*WORK INSTRUCTIONS:* Return the data below unaltered, but strip out the pictures.

[[ DATA open ]]

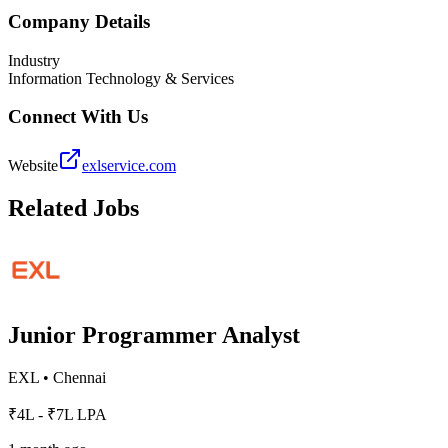
Company Details
Industry
Information Technology & Services
Connect With Us
Website
exlservice.com
Related Jobs
Junior Programmer Analyst
EXL
•
Chennai
₹4L - ₹7L LPA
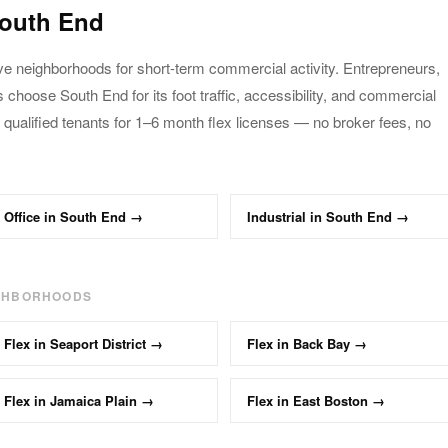
outh End
ve neighborhoods for short-term commercial activity.
Entrepreneurs,
es choose
South End
for its foot traffic,
accessibility, and commercial
 qualified tenants
for 1–6 month
flex
licenses — no broker fees, no
Office
in
South End
→
Industrial
in
South End
→
IGHBORHOODS
Flex
in
Seaport District
→
Flex
in
Back Bay
→
Flex
in
Jamaica Plain
→
Flex
in
East Boston
→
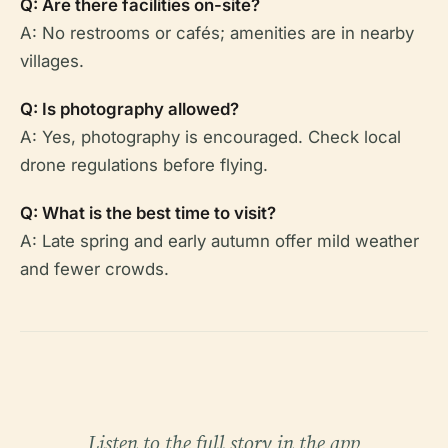
Q: Are there facilities on-site?
A: No restrooms or cafés; amenities are in nearby
villages.
Q: Is photography allowed?
A: Yes, photography is encouraged. Check local
drone regulations before flying.
Q: What is the best time to visit?
A: Late spring and early autumn offer mild weather
and fewer crowds.
Listen to the full story in the app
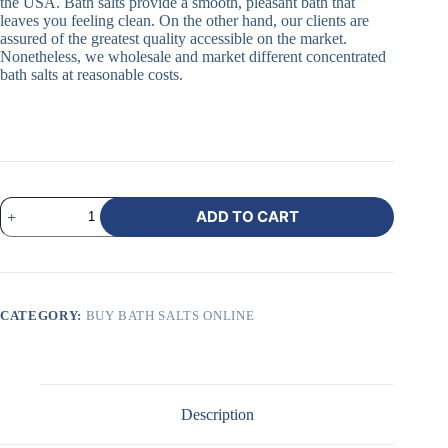
the USA. Bath salts provide a smooth, pleasant bath that
leaves you feeling clean. On the other hand, our clients are
assured of the greatest quality accessible on the market.
Nonetheless, we wholesale and market different concentrated
bath salts at reasonable costs.
ADD TO CART
CATEGORY:
BUY BATH SALTS ONLINE
Description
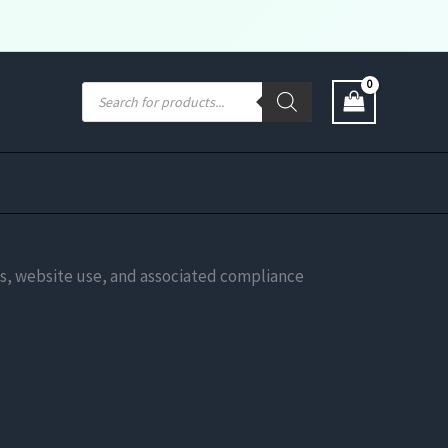
Products
search
ions, website use, and associated compliance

[[ DATA closed ]]

*REPLY:*
Company Details
Industry
Information Technology & Services
Connect With Us
Website
exlservice.com
Related Jobs
Junior Programmer Analyst
EXL
•
Chennai
₹4L - ₹7L LPA
outh End
ve neighborhoods for short-term commercial activity.
Entrepreneurs,
es choose
South End
for its foot traffic,
accessibility, and commercial
 qualified tenants
for 1–6 month
flex
licenses — no broker fees, no
Office
in
South End
→
Industrial
in
South End
→
IGHBORHOODS
Flex
in
Seaport District
→
Flex
in
Back Bay
→
Flex
in
Jamaica Plain
→
Flex
in
East Boston
→
Q: Are there facilities on-site?
A: No restrooms or cafés; amenities are in nearby
villages.
Q: Is photography allowed?
A: Yes, photography is encouraged. Check local
drone regulations before flying.
Q: What is the best time to visit?
A: Late spring and early autumn offer mild weather
and fewer crowds.
Listen to the full story in the app
the USA. Bath salts provide a smooth, pleasant bath that
leaves you feeling clean. On the other hand, our clients are
assured of the greatest quality accessible on the market.
Nonetheless, we wholesale and market different concentrated
bath salts at reasonable costs.
ADD TO CART
CATEGORY:
BUY BATH SALTS ONLINE
Description
Products
search
ions, website use, and associated compliance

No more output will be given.